--- Text section Enclosed Below ---

I think that's a good point, and it's one of the reasons I showed the numbers for in memory databases.
15 Oct, 2011, Rarva.Riendf wrote in the 45th comment:
Votes: 0
for info
Affects: 5915
Areas: 158
ExDes: 2484
Exits: 33459
Helps: 938
Mobs -
Total: 3641
In Use: 8970
Objects: 5042/ 11176
Resets: 14079
Rooms: 14041
Shops: 317
Socials: 357

ROM/DIKU/MERC based whatever, it takes around 30meg of RAM… (basicaly a mob is nearly everything a player is)
And Plamzi use a DB without any problems with his mud Bedlam.
I do not just cause I think I have more important stuff to code than that, but if another coder would join, it definitely is on the todo list.
If you gonna change the system, just use a db all the way.
16 Oct, 2011, teqneek wrote in the 46th comment:
Votes: 0
Rarva.Riendf said:
for info
Affects: 5915
Areas: 158
ExDes: 2484
Exits: 33459
Helps: 938
Mobs -
Total: 3641
In Use: 8970
Objects: 5042/ 11176
Resets: 14079
Rooms: 14041
Shops: 317
Socials: 357

ROM/DIKU/MERC based whatever, it takes around 30meg of RAM… (basicaly a mob is nearly everything a player is)
And Plamzi use a DB without any problems with his mud Bedlam.
I do not just cause I think I have more important stuff to code than that, but if another coder would join, it definitely is on the todo list.
If you gonna change the system, just use a db all the way.


And ive converted several muds for fun to full SQL DBs, that wasnt my issue with one of the ideas being presented… the discussion in the previous posts werent about using it as a storage method soley, but more along the lines of using it as a full blown solution where in many cases you arent loading that data into memory, but using it real time as SQL allows you to access it.
16 Oct, 2011, Runter wrote in the 47th comment:
Votes: 0
teqneek said:
Rarva.Riendf said:
for info
Affects: 5915
Areas: 158
ExDes: 2484
Exits: 33459
Helps: 938
Mobs -
Total: 3641
In Use: 8970
Objects: 5042/ 11176
Resets: 14079
Rooms: 14041
Shops: 317
Socials: 357

ROM/DIKU/MERC based whatever, it takes around 30meg of RAM… (basicaly a mob is nearly everything a player is)
And Plamzi use a DB without any problems with his mud Bedlam.
I do not just cause I think I have more important stuff to code than that, but if another coder would join, it definitely is on the todo list.
If you gonna change the system, just use a db all the way.

--- End of Enclosed Text section ---

## Exercise prompt
In the forum thread, what is the name of the mud that Plamzi runs with a database? The material that comes next is unrelated to this forum thread.

--- Extracted records Enclosed Below ---

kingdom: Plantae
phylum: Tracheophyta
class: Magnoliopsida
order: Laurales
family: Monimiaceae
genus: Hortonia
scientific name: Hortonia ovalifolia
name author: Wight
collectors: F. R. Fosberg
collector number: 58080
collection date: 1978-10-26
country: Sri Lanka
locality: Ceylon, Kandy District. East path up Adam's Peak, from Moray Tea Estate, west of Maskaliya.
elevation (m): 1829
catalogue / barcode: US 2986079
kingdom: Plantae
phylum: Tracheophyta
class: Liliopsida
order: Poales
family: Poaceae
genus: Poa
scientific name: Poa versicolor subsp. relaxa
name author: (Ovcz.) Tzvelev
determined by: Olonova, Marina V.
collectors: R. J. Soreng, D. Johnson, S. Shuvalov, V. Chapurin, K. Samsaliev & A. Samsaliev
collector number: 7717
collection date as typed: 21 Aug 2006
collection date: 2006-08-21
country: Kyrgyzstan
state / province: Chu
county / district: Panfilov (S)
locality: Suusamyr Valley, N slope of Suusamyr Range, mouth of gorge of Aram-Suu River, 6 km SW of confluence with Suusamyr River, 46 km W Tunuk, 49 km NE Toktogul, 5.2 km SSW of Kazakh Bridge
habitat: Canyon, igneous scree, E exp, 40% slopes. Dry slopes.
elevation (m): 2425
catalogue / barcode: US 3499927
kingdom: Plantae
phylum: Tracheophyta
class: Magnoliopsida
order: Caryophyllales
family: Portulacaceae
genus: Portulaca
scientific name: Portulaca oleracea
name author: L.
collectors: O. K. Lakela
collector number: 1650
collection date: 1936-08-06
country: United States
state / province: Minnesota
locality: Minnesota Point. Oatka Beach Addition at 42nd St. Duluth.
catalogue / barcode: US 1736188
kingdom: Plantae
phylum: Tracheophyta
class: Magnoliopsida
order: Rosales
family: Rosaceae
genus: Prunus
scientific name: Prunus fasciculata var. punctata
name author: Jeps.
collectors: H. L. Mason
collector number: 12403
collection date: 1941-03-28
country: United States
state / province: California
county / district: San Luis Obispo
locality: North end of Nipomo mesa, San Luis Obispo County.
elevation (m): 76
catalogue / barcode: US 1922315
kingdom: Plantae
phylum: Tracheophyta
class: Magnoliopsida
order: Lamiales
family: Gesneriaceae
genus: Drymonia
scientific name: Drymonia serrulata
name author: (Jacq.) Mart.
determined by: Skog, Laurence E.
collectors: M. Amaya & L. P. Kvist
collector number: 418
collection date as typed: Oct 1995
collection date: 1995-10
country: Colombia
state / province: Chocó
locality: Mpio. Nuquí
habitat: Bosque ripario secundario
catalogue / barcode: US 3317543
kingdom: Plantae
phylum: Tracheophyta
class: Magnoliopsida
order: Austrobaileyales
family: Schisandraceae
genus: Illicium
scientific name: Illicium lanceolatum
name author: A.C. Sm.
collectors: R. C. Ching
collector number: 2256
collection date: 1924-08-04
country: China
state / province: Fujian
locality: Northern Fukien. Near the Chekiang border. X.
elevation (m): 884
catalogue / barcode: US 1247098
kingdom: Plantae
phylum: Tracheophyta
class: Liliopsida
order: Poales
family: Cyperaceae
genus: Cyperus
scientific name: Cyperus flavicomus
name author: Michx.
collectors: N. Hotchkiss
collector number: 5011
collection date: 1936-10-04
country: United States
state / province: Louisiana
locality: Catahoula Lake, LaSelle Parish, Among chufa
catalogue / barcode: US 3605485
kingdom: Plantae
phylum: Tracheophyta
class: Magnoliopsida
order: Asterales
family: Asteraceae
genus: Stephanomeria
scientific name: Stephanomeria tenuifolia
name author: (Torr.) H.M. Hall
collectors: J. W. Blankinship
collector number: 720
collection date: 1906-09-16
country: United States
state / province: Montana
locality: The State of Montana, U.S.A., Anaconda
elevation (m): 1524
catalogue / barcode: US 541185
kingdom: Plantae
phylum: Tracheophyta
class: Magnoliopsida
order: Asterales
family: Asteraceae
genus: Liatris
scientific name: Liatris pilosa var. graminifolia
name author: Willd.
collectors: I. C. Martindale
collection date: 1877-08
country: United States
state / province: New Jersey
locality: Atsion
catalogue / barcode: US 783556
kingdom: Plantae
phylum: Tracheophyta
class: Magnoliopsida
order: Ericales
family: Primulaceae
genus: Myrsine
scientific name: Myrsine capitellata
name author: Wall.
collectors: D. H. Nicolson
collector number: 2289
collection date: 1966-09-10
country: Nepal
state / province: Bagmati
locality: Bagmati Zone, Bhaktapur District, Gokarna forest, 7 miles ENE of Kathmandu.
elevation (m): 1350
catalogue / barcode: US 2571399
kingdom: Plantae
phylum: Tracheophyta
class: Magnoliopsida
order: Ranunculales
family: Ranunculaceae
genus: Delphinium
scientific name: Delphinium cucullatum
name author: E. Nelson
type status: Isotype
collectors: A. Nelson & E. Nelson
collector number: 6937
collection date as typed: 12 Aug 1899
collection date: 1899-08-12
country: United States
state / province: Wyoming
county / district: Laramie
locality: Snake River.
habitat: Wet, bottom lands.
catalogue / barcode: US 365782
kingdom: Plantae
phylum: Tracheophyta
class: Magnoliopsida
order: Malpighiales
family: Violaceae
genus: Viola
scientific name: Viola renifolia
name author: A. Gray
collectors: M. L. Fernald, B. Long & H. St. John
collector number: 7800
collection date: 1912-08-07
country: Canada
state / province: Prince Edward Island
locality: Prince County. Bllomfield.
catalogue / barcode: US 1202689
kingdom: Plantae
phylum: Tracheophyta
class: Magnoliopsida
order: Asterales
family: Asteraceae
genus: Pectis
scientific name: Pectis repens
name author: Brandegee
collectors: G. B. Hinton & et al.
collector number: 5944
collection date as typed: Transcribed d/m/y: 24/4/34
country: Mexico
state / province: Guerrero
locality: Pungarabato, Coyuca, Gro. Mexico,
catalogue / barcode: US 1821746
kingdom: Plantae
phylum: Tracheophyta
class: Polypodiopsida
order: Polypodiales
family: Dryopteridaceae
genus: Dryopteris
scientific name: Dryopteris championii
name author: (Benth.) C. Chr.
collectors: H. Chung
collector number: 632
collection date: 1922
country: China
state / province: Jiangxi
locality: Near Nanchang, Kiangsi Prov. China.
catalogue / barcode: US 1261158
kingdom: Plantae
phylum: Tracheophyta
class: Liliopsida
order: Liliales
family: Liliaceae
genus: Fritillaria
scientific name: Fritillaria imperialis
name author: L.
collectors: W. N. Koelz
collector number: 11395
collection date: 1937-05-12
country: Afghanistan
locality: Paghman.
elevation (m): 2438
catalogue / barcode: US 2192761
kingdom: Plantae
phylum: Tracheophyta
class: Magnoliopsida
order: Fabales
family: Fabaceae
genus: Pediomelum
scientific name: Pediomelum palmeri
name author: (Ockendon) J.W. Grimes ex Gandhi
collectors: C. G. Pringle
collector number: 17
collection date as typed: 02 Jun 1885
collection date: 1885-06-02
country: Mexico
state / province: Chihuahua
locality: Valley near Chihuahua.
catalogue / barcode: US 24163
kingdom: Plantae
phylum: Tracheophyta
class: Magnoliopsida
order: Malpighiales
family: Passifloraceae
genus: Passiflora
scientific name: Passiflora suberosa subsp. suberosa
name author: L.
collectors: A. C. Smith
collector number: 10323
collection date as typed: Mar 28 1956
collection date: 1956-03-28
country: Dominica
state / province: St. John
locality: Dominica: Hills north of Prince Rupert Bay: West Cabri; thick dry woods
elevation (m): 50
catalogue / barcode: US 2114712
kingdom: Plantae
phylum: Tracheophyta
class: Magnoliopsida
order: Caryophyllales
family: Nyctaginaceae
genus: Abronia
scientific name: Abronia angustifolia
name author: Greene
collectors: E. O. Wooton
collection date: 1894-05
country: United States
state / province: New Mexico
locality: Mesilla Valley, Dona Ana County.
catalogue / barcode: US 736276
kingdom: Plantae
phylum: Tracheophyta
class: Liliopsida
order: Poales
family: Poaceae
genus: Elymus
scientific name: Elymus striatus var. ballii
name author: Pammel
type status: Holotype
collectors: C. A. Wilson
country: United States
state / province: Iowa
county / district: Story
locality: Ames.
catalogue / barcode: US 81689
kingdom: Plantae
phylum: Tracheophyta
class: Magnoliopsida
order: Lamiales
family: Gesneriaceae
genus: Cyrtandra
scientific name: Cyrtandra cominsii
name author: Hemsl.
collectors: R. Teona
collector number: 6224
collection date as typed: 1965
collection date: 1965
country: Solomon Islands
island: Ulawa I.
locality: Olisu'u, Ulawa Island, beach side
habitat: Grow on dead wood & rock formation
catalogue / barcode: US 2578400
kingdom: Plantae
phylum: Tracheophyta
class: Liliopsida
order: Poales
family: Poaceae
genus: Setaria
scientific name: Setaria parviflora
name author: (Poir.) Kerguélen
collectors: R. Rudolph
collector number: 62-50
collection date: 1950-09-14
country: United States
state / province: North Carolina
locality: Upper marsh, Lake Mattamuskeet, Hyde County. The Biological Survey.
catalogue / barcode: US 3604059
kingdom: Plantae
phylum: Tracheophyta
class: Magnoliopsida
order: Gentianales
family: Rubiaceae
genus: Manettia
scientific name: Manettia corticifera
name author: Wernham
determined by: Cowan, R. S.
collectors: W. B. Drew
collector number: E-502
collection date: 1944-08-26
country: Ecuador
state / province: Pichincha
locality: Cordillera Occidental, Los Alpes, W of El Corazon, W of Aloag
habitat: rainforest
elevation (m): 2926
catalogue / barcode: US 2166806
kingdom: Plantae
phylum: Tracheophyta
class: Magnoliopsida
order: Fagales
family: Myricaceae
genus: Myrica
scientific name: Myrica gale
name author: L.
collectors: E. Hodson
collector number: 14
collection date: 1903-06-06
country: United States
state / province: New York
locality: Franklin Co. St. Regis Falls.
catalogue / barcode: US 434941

--- End of Enclosed Extracted records ---

## Result of the exercise
Bedlam.